Wednesday, 09 March 2005 09:46:00 (GMT+3)   |  

Iron ore prices reduce cost gap between China’s mills

Two types of prices could be seen in the Chinese iron ore market in 2004: Long-term annual contract prices for large steel mills and spot market prices for small steel mills. Large steel mills normally sign long-term contracts with international mining magnates or buy shares in foreign mines with dividends, therefore ensuring a stable supply at prices subject to annual negotiations. In addition, these large mills also sign long-term sea transportation contracts. These factors allow them to obtain comparatively low iron ore prices. For instance, the iron ore CIF price in 2004 was only 400 Yuan/t. Small steel mills on the other hand have to purchase iron ore at much higher prices from the spot market or large steel mills since the smaller mills do not have a long-term stable supply. For instance, the spot market CIF price for iron ore containing 60% Fe generally hovers around 700 Yuan/t, but it reached 800-900 Yuan/t last year as small mills rushed to purchase the raw material. Experts estimate that large steel mills added several hundred million Yuan to their bottom lines through selling their unconsumed iron ore to smaller mills. At the end of Feb, CVRD and Rio Tinto signed agreements on iron ore prices for the 2005 fiscal year with China’s larger steel mills; however, these new price agreements have not led to an obvious price increase trend in the spot market yet. At present, despite a minor increase, the price remains at the 800-900 Yuan/t level, essentially the same level as seen at the end of 2004. Small and medium sized mills have been able to digest such high costs and still post profits due to last year’s spike in steel prices.
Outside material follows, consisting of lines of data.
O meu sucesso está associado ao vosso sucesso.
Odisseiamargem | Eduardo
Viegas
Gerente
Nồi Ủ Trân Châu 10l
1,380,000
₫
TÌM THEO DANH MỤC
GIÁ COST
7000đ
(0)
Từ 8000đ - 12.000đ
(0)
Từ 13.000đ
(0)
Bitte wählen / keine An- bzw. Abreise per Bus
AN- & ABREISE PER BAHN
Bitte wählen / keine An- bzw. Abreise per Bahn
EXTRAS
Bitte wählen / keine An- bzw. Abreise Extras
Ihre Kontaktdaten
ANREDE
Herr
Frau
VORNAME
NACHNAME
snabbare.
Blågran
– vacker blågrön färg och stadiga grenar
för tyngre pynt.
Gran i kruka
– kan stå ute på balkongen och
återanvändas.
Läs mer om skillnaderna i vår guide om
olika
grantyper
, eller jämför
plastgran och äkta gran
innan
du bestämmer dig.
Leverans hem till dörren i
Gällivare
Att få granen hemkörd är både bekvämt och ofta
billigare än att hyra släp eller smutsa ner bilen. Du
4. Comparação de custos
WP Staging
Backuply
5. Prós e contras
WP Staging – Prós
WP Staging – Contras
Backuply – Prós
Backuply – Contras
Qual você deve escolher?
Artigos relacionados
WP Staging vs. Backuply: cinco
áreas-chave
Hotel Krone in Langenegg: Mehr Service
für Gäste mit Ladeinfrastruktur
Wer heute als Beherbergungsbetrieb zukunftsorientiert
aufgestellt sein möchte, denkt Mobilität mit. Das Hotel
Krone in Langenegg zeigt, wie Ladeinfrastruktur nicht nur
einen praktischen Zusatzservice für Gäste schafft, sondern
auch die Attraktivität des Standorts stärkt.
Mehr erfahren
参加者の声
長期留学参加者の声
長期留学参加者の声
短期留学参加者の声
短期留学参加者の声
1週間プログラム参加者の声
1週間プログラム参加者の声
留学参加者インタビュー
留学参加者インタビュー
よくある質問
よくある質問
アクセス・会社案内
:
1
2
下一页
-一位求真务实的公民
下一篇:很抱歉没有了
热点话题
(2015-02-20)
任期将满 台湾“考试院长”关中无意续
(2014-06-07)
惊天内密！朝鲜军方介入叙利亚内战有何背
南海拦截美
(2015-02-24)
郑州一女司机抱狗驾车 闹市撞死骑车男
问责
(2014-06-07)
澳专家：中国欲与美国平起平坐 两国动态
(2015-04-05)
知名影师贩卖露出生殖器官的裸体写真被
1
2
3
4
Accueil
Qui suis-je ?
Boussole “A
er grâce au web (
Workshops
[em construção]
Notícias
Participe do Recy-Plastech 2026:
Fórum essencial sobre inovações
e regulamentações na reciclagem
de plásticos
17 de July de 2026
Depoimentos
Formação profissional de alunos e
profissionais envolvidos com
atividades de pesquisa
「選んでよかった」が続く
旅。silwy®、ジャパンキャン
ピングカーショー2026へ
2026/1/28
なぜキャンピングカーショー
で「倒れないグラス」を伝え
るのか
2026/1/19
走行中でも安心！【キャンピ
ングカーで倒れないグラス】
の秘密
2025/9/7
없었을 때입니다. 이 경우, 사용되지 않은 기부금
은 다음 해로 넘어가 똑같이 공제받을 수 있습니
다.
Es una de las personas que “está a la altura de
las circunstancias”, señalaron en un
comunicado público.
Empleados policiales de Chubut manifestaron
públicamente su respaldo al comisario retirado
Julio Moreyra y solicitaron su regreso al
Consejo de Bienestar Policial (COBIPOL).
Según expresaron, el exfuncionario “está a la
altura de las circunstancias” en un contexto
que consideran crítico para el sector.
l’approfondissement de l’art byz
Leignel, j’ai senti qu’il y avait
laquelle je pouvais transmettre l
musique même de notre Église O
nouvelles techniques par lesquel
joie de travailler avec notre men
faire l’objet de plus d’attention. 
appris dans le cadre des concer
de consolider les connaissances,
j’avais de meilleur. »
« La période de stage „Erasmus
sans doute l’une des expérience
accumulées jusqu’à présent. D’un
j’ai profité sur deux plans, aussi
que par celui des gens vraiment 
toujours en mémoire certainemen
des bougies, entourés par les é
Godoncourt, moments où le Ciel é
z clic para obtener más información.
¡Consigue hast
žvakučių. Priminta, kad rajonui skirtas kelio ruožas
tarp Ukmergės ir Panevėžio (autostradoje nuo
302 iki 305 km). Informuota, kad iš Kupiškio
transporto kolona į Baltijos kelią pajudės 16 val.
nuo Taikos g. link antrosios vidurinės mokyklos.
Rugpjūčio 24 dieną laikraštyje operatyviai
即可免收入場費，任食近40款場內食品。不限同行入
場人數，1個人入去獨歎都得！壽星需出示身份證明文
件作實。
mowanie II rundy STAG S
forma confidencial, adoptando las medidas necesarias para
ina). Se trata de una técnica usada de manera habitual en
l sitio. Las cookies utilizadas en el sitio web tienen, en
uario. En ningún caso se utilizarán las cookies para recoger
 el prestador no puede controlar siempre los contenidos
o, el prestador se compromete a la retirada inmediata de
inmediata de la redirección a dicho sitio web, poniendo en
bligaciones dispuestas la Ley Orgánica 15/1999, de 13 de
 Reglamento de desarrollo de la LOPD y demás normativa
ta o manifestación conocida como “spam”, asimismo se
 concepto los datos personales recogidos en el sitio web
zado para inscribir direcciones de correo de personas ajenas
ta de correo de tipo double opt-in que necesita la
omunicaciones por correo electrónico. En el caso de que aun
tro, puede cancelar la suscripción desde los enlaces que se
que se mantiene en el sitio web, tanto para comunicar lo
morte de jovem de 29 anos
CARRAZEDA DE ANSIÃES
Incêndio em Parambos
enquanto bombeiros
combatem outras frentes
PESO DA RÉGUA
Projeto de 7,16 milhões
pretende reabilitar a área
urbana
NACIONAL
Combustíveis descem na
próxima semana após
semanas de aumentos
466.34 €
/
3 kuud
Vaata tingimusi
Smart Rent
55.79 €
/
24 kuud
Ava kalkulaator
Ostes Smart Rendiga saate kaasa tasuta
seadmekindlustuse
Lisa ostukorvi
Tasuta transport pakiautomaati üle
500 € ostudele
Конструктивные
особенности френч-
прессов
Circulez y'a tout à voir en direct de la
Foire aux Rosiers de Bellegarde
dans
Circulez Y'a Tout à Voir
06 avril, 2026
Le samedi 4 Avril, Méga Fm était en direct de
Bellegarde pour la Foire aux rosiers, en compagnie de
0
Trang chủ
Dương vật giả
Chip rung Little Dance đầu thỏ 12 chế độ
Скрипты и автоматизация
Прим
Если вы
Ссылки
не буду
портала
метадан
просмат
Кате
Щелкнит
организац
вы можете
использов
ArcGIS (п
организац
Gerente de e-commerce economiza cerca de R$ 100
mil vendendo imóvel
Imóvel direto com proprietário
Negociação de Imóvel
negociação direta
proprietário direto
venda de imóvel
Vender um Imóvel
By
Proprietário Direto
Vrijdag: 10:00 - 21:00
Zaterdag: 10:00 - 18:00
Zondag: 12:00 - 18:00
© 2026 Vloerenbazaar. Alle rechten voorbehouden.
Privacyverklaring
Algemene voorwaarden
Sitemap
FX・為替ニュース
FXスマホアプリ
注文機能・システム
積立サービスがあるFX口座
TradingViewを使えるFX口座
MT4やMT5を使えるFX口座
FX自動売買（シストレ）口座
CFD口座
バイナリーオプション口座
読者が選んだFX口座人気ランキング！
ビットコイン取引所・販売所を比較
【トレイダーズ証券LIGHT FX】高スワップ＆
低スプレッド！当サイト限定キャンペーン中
In addition, traders and interested parties believe that spot price, which rose 200-300 Yuan/t year on year, has reached its market ceiling. Given the above, large mills will likely be forced to make greater adjustments this year as their costs are predicted to rise proportionally more than those of the smaller mills. It is estimated that pig iron cost will increase 200-240 Yuan/t, whereas small mills purchasing iron ore on spot market will face a slight cost increase of possibly 100 Yuan/t. Such a difference should present small mills with the opportunity to reduce the cost gap with large mills.